The Benefits of Seller Financing
When seller financing is orchestrated properly,louis vuitton, it can be a true win-win situation for everyone involved. In fact, there are many potential benefits associated with this arrangement for everyone involved. Here is a look at a few of the benefits of seller financing:
? It speeds up the process of securing financing, as the approval process for traditional mortgage loans and FHA loans can last several weeks
? It makes it easier for you to get a home because the seller is motivated and wants to get the process completed as quickly as possible
? You may be able to arrange a lease-to-own arrangement with the seller if your credit isn't go enough to qualify for a loan
Of course, these benefits are not givens, as there is no guarantee that the seller will be willing to work with you to this extent. Nonetheless, a seller that is offering seller financing is usually willing to do more negotiating regarding financing than one who is not offering this option.
The Downsides of Seller Financing
Just as there are many potential benefits to seller financing, there are also several possible downfalls to this arrangement. Some disadvantages to seller financing include:
? You cannot complete the deal without a down payment,nike kengat, as most sellers will want at least 20% in order to go this route
? You won't find the best deals when you take advantage of seller financing,mbt sko, as short sales and distressed properties still offer the best prices
? There is little wiggle room in terms of the price of the house, as most owners who offer seller financing generally are not willing to give you a break on the price while also giving you the loan
? Seller financed loans generally have a higher interest rate because the seller wants to encourage you to refinance the loan as quickly as possible; some may even require you to get the loan refinanced by a specific date
The bottom line is that seller financing can be a good or a bad idea depending upon your specific situation.
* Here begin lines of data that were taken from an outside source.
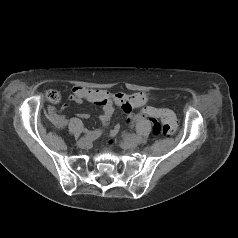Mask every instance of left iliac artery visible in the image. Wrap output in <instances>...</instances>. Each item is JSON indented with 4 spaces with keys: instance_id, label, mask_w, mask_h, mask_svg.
I'll list each match as a JSON object with an SVG mask.
<instances>
[{
    "instance_id": "44dca946",
    "label": "left iliac artery",
    "mask_w": 238,
    "mask_h": 238,
    "mask_svg": "<svg viewBox=\"0 0 238 238\" xmlns=\"http://www.w3.org/2000/svg\"><path fill=\"white\" fill-rule=\"evenodd\" d=\"M126 136H127L128 138H131V139L136 140V141H138V142L141 141V138L138 137V136L135 135V134L126 133Z\"/></svg>"
}]
</instances>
Therefore, you shouldn't automatically assume that a property that is backed by a seller financing option is the best route to go. Rather,ghd iv styler, explore all properties that meet your needs and your budget before settling on the property that you want to purchase. If it so happens that the property where seller financing is being offered is the one you are the most interested in, consider this as one of your many financing options and explore all other choices before coming to a final decision. This way, you can be certain you are getting the best deal and the best financing system to suit your situation.